Teks bacaan:
Berita
Titik Temu Sunni Syiah Dalam Kaca Mata Gus Dur
“NU adalah Syi’ah tanpa Imamah, Syi’ah adalah NU dengan Imamah.” Gus Dur
Tengah malam menjelang pagi, kota Demak masih temaram. Kala itu saya bersama seorang kawan pulang dari Semarang menuju Jepara, singgah terlebih dahulu di alun-alun Kota Demak. Menghangatkan tubuh dengan wedang ronde di pinggir jalan. Alun-alun yang berhadapan dengan Masjid Agung Kota Demak itu masih ramai para peziarah. Bahkan bis-bis dari luar kota nyaris tanpa henti berdatangan menurunkan penumpang. Belum lagi ojek dan becak berseliweran menurunkan dan menaikkan penumpang.
Masjid kuno yang dibangun oleh Raden Fatah sekitar abad ke-15 itu menjadi tujuan wisata religi, tempat tujuan ziarah bagi kaum Muslimin di Nusantara. Upaya menapak tilas sejarah dan ngalap berkah ulama di masa kejayaan Islam di Nusantara dahulu. Arsitektur masjid nan kuno, kompleks makam Raden Fatah dan kerabat raja-raja pada masa kesultanan Demak Bintoro tersebut menjadi daya tarik tersendiri, sehingga lokasi masjid dan makam nyaris tidak pernah sepi 24 jam dari para peziarah. Apalagi memasuki bulan-bulan ziarah; seperti bulan Maulid, Rajab, Syaban dan Ramadan. Kompleks masjid seakan tidak pernah tidur.

Selesaikan tugas berikut:
1. Tulis ulang bagian teks bacaan yang diawali kata-kata yang memuat "Masjid kuno yang" dan diakhiri "tidak pernah tidur.", lalu ganti "peziarah" dengan "pengunjung".
2. Lanjutkan teks tentang ziarah ke Masjid Agung Demak mulai dari bagian terakhirnya.
Materi yang disertakan tidak berkaitan dengan teks bacaan.

Materi yang disediakan:
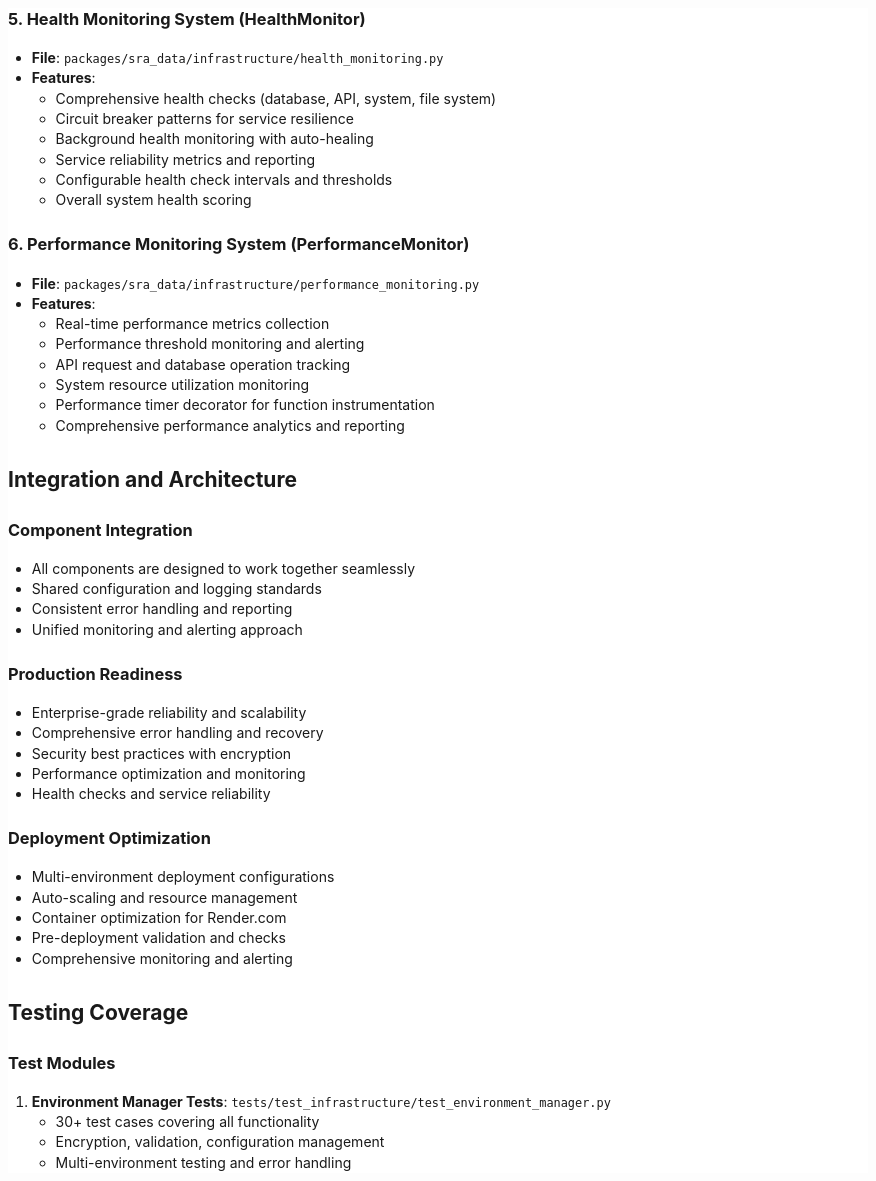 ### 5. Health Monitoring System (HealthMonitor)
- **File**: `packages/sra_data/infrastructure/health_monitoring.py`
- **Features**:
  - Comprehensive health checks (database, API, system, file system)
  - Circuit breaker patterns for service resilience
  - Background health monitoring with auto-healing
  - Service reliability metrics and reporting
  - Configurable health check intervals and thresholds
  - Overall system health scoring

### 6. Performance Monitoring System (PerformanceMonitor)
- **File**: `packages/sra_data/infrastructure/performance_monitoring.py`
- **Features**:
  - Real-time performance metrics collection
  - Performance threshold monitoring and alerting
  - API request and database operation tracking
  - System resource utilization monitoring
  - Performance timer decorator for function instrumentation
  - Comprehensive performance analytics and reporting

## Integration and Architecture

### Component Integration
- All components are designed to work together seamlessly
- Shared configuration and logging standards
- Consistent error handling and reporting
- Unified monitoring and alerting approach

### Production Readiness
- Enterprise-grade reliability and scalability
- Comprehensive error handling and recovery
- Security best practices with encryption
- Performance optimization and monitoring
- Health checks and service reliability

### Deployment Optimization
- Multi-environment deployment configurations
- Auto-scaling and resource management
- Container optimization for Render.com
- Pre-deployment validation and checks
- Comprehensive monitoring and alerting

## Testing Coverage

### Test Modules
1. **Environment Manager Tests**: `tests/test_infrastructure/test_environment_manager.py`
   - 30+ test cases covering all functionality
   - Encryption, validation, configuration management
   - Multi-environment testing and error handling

Jawaban tugas:
1.
Masjid kuno yang dibangun oleh Raden Fatah sekitar abad ke-15 itu menjadi tujuan wisata religi, tempat tujuan ziarah bagi kaum Muslimin di Nusantara. Upaya menapak tilas sejarah dan ngalap berkah ulama di masa kejayaan Islam di Nusantara dahulu. Arsitektur masjid nan kuno, kompleks makam Raden Fatah dan kerabat raja-raja pada masa kesultanan Demak Bintoro tersebut menjadi daya tarik tersendiri, sehingga lokasi masjid dan makam nyaris tidak pernah sepi 24 jam dari para pengunjung. Apalagi memasuki bulan-bulan ziarah; seperti bulan Maulid, Rajab, Syaban dan Ramadan. Kompleks masjid seakan tidak pernah tidur.

2.
Para pedagang kebagian berkah; berbagai olahan makanan, pakaian dan souvenir menjadi ajang kreatif mencari penghidupan. Penduduk sekitar mendapat penghasilan, peziarah senang bias membelikan buah tangan untuk sanak sodara di rumah. Suasana itu mengingatkan saya dengan kota Qum dan Masyhad di Iran. Juga kota Najaf, Karbala, Samarra dan Kadzimain di Irak. Kota-kota yang tak pernah sepi dari peziarah. Suasana dan kondisi yang nyaris sama. Tradisi mereka, di Jawa khususnya, hampir tak ada beda. Kuburan menjadi tempat wisata religi. Makam berpepetan dengan masjid nan megah, dengan ornament mewah, berhias kaligrafi dan arsitektur Islami berpadu dengan gaya lokal nan kental.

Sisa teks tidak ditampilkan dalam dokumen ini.